The productivity hack no one wants to talk about
The complicated relationship between efficiency and wealth
People like to ask me for advice about getting stuff done – and I love to oblige. If the Pomodoro Technique did brand partnerships, I’d be its biggest shill.
Now, don’t get me wrong, I believe in the power of productivity advice – getting up early, eliminating distractions and lasering your focus does yield results. But lately, I can’t shake some nagging, uncomfortable, questions. Are my recent professional achievements down to efficiency, or was it money that made the biggest difference? Did I earn my productive output, or did I buy it? Is "have money" the biggest productivity hack that no one wants to talk about?
I explored this idea in a personal essay for Business Insider recently, putting my own relationship between productivity and wealth under the microscope. It all started last year when I hired a part-time bookkeeper and I realised, "Oh, it's a hell of a lot easier to manage my time when I'm paying someone else to do my admin." As I write that, I’m embarrassed at how obvious it sounds. Although I could be forgiven; few (if any) articles about the daily routines of the world’s top CEOs mention how much work gets delegated while they’re banning meetings and not checking emails until noon.

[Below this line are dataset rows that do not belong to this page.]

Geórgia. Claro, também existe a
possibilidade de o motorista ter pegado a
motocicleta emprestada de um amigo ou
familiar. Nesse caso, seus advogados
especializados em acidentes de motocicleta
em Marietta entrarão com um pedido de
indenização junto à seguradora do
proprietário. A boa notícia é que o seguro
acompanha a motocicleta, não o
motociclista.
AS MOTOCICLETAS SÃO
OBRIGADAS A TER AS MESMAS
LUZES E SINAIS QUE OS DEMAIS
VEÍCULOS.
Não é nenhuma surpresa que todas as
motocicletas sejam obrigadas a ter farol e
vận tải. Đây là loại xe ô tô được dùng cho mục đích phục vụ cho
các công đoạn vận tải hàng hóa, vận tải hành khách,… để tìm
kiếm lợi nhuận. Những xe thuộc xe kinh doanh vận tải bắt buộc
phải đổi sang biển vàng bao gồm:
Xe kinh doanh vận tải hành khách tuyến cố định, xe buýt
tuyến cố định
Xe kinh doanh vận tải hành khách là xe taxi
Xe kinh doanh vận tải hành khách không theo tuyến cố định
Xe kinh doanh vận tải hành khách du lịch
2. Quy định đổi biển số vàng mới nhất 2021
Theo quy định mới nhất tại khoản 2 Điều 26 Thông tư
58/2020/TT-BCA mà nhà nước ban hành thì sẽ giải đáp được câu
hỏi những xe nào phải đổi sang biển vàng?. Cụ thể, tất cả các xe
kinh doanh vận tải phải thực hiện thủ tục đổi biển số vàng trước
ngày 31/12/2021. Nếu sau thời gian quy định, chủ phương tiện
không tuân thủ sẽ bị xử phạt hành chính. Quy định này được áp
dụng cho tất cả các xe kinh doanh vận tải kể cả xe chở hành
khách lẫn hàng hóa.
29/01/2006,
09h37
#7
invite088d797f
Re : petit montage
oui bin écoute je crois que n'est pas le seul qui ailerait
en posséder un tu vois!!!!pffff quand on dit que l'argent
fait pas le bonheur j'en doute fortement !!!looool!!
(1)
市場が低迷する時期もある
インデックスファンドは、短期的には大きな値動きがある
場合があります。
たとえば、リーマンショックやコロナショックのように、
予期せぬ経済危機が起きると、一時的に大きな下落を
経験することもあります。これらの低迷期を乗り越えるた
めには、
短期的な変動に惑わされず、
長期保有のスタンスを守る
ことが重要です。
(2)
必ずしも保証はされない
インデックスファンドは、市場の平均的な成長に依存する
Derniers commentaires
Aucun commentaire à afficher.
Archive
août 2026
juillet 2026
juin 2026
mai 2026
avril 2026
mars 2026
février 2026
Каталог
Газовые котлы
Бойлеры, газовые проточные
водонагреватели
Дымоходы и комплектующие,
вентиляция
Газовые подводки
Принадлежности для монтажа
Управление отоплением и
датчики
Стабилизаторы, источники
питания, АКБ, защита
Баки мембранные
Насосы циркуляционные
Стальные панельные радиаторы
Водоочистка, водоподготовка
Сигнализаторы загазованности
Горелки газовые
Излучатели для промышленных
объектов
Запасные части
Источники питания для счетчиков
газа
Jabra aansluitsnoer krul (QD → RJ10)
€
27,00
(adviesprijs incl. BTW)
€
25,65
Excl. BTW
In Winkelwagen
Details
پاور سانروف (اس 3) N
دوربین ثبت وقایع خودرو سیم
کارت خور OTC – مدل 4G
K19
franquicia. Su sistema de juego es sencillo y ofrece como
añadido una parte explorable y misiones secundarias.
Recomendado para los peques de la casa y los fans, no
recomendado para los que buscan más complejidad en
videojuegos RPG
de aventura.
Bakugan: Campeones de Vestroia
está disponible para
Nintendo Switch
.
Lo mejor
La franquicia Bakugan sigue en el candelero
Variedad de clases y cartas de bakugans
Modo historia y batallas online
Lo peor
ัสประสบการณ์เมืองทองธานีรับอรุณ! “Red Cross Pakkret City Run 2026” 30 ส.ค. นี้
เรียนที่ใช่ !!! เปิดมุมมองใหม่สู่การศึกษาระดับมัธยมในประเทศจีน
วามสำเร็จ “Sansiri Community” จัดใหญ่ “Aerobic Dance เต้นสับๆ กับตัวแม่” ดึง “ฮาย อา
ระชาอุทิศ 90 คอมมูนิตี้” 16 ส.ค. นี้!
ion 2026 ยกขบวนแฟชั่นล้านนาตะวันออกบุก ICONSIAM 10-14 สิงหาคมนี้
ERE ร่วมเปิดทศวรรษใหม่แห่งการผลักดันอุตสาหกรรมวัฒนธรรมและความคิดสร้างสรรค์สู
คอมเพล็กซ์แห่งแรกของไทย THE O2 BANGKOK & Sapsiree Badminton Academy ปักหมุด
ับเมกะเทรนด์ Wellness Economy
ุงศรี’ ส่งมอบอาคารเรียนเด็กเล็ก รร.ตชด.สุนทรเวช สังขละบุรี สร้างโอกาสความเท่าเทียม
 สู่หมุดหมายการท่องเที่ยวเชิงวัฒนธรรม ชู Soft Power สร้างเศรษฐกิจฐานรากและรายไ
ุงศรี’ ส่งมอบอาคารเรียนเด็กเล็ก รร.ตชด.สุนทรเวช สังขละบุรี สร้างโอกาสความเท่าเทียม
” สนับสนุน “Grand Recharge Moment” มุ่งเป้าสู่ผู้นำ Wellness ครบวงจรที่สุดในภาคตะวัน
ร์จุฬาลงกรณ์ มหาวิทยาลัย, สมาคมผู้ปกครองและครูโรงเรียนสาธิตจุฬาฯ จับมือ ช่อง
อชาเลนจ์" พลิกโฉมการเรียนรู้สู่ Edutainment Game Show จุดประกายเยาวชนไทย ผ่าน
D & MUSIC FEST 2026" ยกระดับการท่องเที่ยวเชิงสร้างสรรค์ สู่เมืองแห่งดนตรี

It's a tricky conversation to have, but one that I think is important. Because here’s the thing – there’s only so much control we have over our personal productivity levels. To quote from my own story:
Many are hindered by organizational issues that the rich can buy their way out of — by having the financial resources to quit a job and work for themselves or by having the harder-to-quantify social capital that helps some manoeuvre through a company with greater ease than others.
It's not only organizational constraints that impinge on our ability to be productive but also the headwinds of gender-, class-, and race-based socioeconomic systems.
The answer is more transparency — or, at the very least, context.